Пробираясь к горе-птице, Маслов не узнавал с детства памятных мест. На северных склонах гор были найдены богатейшие кладовые нефти. Перед самой войной здесь поднялся лес вышек, в ущельях возникли островки из железных баков. В долинах пролегли трубопроводы, несшие нефть из скважины в емкости, а оттуда к берегу моря.

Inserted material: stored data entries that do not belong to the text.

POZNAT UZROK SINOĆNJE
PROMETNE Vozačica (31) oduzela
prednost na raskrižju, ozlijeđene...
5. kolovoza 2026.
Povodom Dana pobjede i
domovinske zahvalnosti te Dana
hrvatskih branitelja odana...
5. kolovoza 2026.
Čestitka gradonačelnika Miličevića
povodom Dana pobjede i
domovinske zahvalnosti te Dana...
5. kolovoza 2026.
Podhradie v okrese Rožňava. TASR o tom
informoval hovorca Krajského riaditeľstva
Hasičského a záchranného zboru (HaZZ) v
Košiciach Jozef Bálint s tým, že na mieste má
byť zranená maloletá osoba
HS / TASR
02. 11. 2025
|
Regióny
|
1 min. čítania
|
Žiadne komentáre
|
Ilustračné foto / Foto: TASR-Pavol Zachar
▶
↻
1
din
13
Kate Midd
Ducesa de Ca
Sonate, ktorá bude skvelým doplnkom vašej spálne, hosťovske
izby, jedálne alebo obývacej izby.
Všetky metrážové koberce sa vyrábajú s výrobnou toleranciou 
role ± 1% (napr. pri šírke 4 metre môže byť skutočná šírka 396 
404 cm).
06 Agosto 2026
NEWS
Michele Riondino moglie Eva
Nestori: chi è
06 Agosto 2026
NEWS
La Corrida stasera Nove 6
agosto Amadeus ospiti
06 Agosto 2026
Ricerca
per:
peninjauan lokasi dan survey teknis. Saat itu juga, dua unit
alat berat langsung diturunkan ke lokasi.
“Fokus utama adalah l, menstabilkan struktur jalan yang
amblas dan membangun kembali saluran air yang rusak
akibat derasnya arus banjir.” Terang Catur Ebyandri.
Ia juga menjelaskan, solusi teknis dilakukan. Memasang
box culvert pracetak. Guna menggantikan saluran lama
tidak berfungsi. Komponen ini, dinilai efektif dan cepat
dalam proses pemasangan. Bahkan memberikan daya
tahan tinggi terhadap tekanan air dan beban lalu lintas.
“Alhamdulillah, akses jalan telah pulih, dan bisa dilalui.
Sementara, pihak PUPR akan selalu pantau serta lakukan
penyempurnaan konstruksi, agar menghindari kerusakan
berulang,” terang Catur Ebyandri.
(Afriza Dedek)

Теперь кругом царило мрачное запустение. Вышки валялись на земле. Замерли «качалки», некогда высасывающие из недр земли живительные для танков и самолетов соки. Покорежены трубы. Металлическими болванками забиты скважины. Вспороты животы баков. Гитлер рассчитывал заполучить так необходимые ему для войны нефть и бензин. Но нашел мертвые промыслы. Здесь действовал партизанский закон – ни капли горючего врагу.

Юрий свернул на узкую тропинку, стал подниматься вверх по склону горы. Справа сверкнула зеркальная гладь Каштанового озера. «Здесь мы условились встретиться с Ружей», – вспомнил Маслов.

Вытирая с лица пот, Юрий не сбавлял шагу. Левая рука была забинтована, ныла. Для отъезда на кордон ему нужна была причина. На второй день после взрыва в порту немцы заставили Маслова и других рабочих расчищать завалы. Разбирая остатки материального склада, Юрий обнаружил и припрятал на всякий случай шахтерскую лампочку, и она, как нельзя кстати, пригодилась. Врач Трубникова посоветовала вызвать на руке искусственный ожог: взять из лампочки электролит, смазать нужное место и смочить водой. Так Юрий и сделал. Образовался гнойный нарыв. Боли вытерпел адские, зато получил длительное освобождение от работы.

«Как-то встретит меня дядя?» – всю дорогу с тревогой гадал Юрий.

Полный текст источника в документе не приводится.